A: This month is not the Egypt story. We have to look at the totality. This month will not be any different as compared to February because that is largely flowing because of Nigeria. However, Egypt, whatever adjustments had to be done, have already been factored in the last six months and now distributors are doing a great job on collecting the dollars there.
One more thing, when they cut some many categories of products import, the government there saw the employment generation potential of three-wheelers and two-wheelers and service in the public transport area that they are doing, so after two-three rounds, it has not been affected. The government still said that you have to localise a bit, you have to do one-two-three things which we have already done and which is quite okay.
Reema: Diverting from this issue, we understand that Bajaj Auto, Royal Enfield as well as Suzuki, a couple of the automakers, their vehicles cannot be sold in Delhi because the transport authorities have not given their approval. Could you verify this news for us and if yes, what the impact would be on your company?

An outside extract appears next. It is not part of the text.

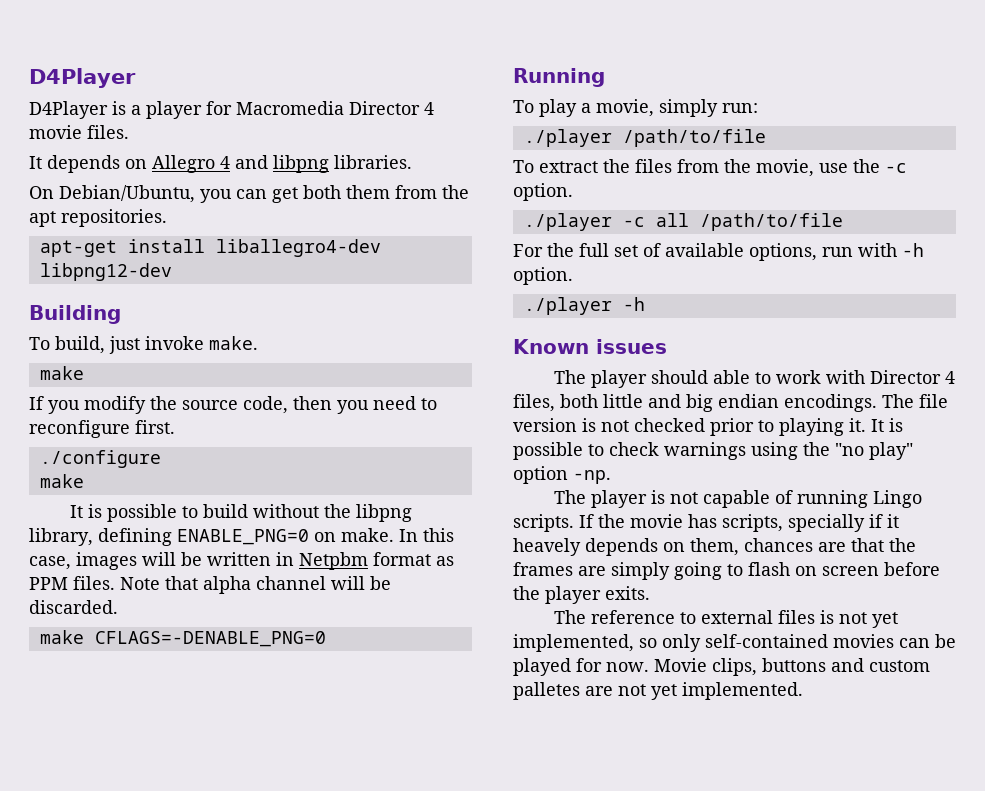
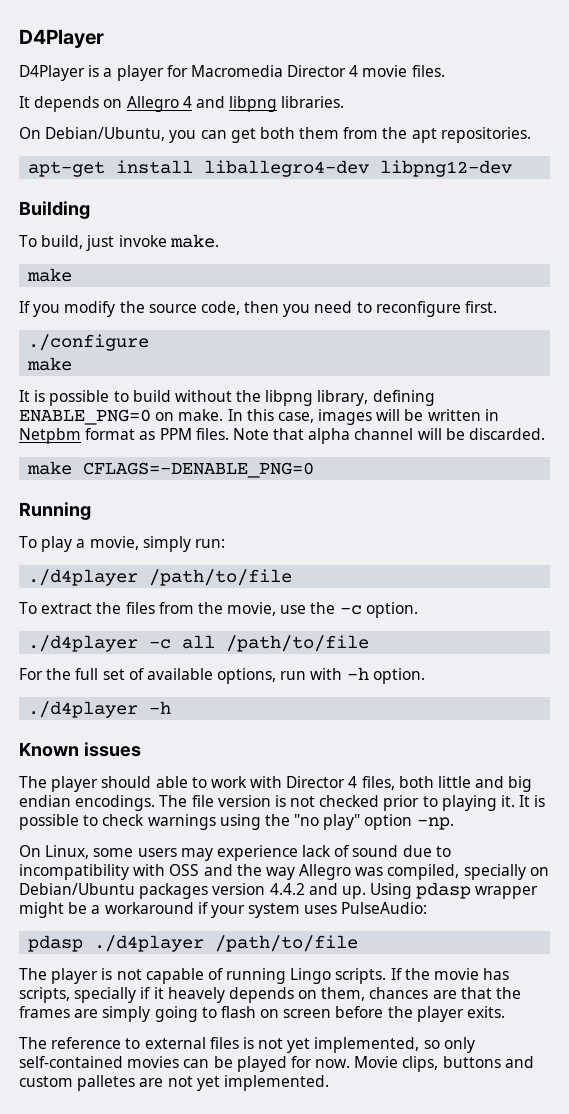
[523,129,612,147] ./player -> [28,569,139,586] ./d4player
[523,213,612,231] ./player -> [28,635,139,652] ./d4player
[523,297,612,315] ./player -> [28,701,139,718] ./d4player
(611, 477) none -> [19,845,451,861] [19,864,549,880] [19,882,539,899] [19,902,428,918] [28,935,359,952] // On Linux, some users may experience lack of sound due to incompatibility with OSS and the way Allegro was compiled, specially on Debian/Ubuntu packages version 4.4.2 and up. Using pdasp wrapper might be a workaround if your system uses PulseAudio: // pdasp ./d4player /path/to/file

A: The Central Motor Vehicles Rules (CMVR) which applies all over India, it mandated this norms-BS-IV, they said that whether it is the manufacturers, they have to ramp up, the testing agencies have got to do the testing properly over a time because if everything comes to a particular date, the entire existing range of models plus the new models should all get certified for the new norm. This is a huge load and this is very normal in all countries, Europe does it all the time and we do it regularly. So here they said that the new vehicles will comply after April 1, 2016. The existing models which are approved by Automotive Research Association of India (ARAI) before that date, before March 31, 2016, will have one more year and progressively they will get converted to Euro IV. So this is very practical situation on the ground.
The CMVR is the main rule making body, ARAI is the testing agency. Government center has given this type of a relaxation. We understand that transport commissioner in Delhi has not given approvals for any new models for the last two-three months and Bajaj V is also in the basket, for example in almost all the other states, whatever approvals requires are taken and then the message goes to the Regional Transport Offices (RTOs) and RTOs start registering. This all is absolutely in pipeline and no problem.
Here the Society of Indian Automobile Manufacturers (SIAM) is in touch with both Ministry of Road Transport & Highways (MoRTH) and also the transport commissioner. The latest that I hear is the transport commissioner, there is a change in the person and the new person we are waiting for him to resume office and hopefully it will get resolved. But when the individual state has to give some approval and that is a process, we have to go through that process and this hiccup is absolutely uncalled and unwarranted but we have to face it when it comes to this.
Latha: How long can this problem go on and whether other cities will also now start demanding?
A: I don't think so because the process that is laid out is very simple and clear. We are not having a window of four years. Here it is very practical solution on the ground. Therefore, I do not see any problem; I don't see any other state following this but that said how soon it will get resolved. I hope it gets resolved in a week's time.
Reema: Coming back to the export picture. Since the export problems have got compounded in the last few months; first Argentina then Nigeria and now Egypt. For Q4, will the exports look worse or bad or better than what you did in Q3? In Q3 your export volumes were down nearly 16 percent? Give us a picture, at least qualitatively, how Q4 exports will look like?
A: For Q4 you already have the numbers, it is sub one lakh type of a number. However, March is also going to be similar to February. So that's the story there and we are hoping that things have started cooling off a bit in Nigeria and Argentina is not a problem. Egypt is not a problem because these things have been already factored in well in advance and the market is already living with this but when a major country, major market currency goes for 100 percent type of a toss then we have to deal with that.